SOURCE DOCUMENT |
┏━━

WOMAN2WOMAN: When your partner is emotionally abusive

When Cathy met her boy friend, five years ago at the University, their relationship was in good shape.

When Cathy met her boy friend, five years ago at the University, their relationship was in good shape.

But just like any relationship – with time the excitement faded.  However her biggest challenge came when she discovered the man she loved was having an affair.
Armed with all the evidence to prove he was having an affair, she decided to confront him.

Instead her boyfriend “shot” back at her by deciding to remain silent about the issue. He neither denied nor accepted “the charges” against him.

For two months he avoided her, never picked or returned her calls.

“I was so heartbroken- I loved him so much that all I wanted was him to say he was sorry! But he never did and this hurt me so much,” she recalls.

And here is the kicker: She did not know he was doing it. Because no hitting was involved, she simply did not have a name for the behaviour that made her feel “diseased” in his presence: the subtle put-downs, the physical avoidance, the mocking.

Experts do, though. They call it emotional abuse, and it is as widespread in romantic relationships as it is misunderstood.

In the simplest terms, emotional abuse is defined as behaviour and language designed to degrade or humiliate someone by attacking their self-value or personality.

While a normal couple may disagree about how to spend money, for example, an emotional abuser will make his partner feel as though she is too stupid to understand the intricacies of finances.

┗━━

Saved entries
┏━━

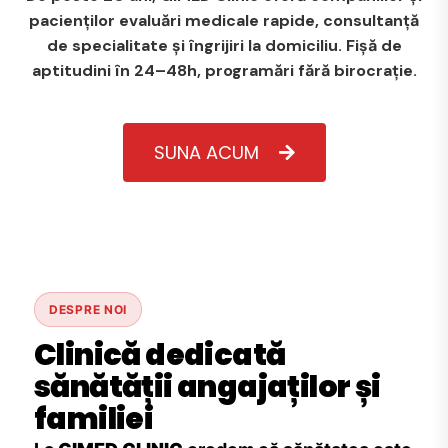
pacienților evaluări medicale rapide, consultanță
de specialitate și îngrijiri la domiciliu. Fișă de
aptitudini în 24–48h, programări fără birocrație.
SUNA ACUM
DESPRE NOI
Clinică dedicată
sănătății angajaților și
familiei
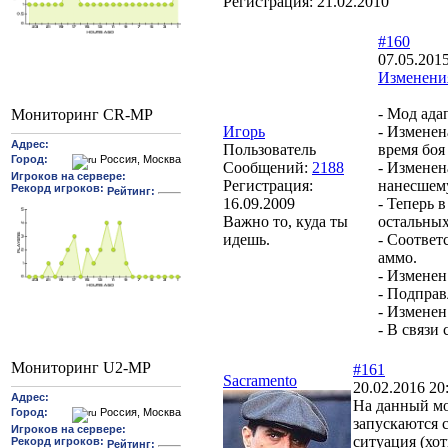
Регистрация:
21.02.2010
#160
07.05.2015
Изменения
- Мод ада
Мониторинг CR-MP
Игорь
- Изменен
Пользователь
время боя
Сообщений:
2188
- Изменен
Регистрация:
нанесшему
16.09.2009
- Теперь 
Важно то, куда ты
остальных
идешь.
- Соответ
аммо.
- Изменен
- Подправ
- Изменен
- В связи
Мониторинг U2-MP
#161
Sacramento
20.02.2016 20
На данный мо
запускаются с
ситуация (хот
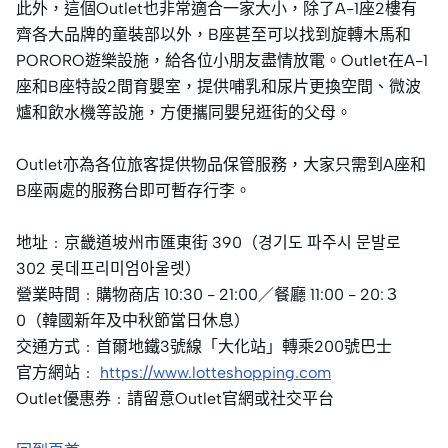
此外，這個Outlet也非常適合一家大小，除了A-1座2樓有
齊各大品牌的童裝部以外，B座甚至可以找到旋轉木馬和
PORORO遊樂設施，給各位小朋友盡情放電。Outlet在A-1
座和B座特設2間育嬰室，提供哺乳和尿片更換空間、微波
爐和飲水機等設施，方便攜同嬰兒逛街的父母。
Outlet亦為各位旅客提供物品保管服務，大家只需到A座和
B座兩處的服務台即可暫存行李。
地址﹕京畿道坡州市匯東街 390（경기도 파주시 문발로
302 롯데프리미엄아울렛）
營業時間﹕購物商店 10:30 - 21:00／餐廳 11:00 - 20:３
0（韓國新年及中秋節當日休息）
交通方式﹕首爾地鐵3號線「大化站」轉乘200號巴士
官方網站﹕
https://www.lotteshopping.com
Outlet優惠券﹕請留意Outlet官網或社交平台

┗━━

TASK LIST |
• 1. In the article about emotionally abusive partners, how long did Cathy's boyfriend avoid her after she confronted him?
• 2. Continue the article about emotionally abusive partners from the point where it stops.

RESULTS OF THE TASKS |
• 1. For two months.

• 2.
It can range from verbal abuse—yelling, blaming, shaming, and name-calling—to isolation, intimidation, and threats. It also commonly shows up as stonewalling and dismissing, behaviours that make victims feel alone and unimportant.

Although there are few firm statistics on emotional abuse’s prevalence among couples, experts say as many as two-thirds experience it, one-third of them chronically.

Its effects can be devastating: depression, anxiety, and destroyed self-esteem. “It’s very erosive,” says Marti Loring, Ph.D., author of Emotional Abuse. “Whether it’s overt or covert, the abuse negates a woman’s very being.”
For some women, abuse soon becomes “a way of life” just because they have been socialized to settle for literally “anything” from a man including violence.

But this is a typical recipe for disaster in life. One can never be happy in their home, if they feel threatened or insecure.

Over time, this tiptoeing around can devastate a woman, making her anxious, fatigued, and depressed, experts say. What’s more, she thinks it’s all her fault, and the very thought of leaving the relationship can add a layer of guilt and shame to the pile of negative emotions.

Loring says, “Women will tell me, ‘I would rather he hit me, because at least I can heal from the strike.’ But the emotional abuse just rings out in their minds with cruelty.”

And as a matter of fact accepting any kind of abuse only makes it worse – your partner will keep abusing as long as you do not show resistance.

Never tolerate any form of abuse in a relationship – life is too short to let someone waste it before you. If somebody loves you, they should be in position to treat you with respect and not hurt you in any way.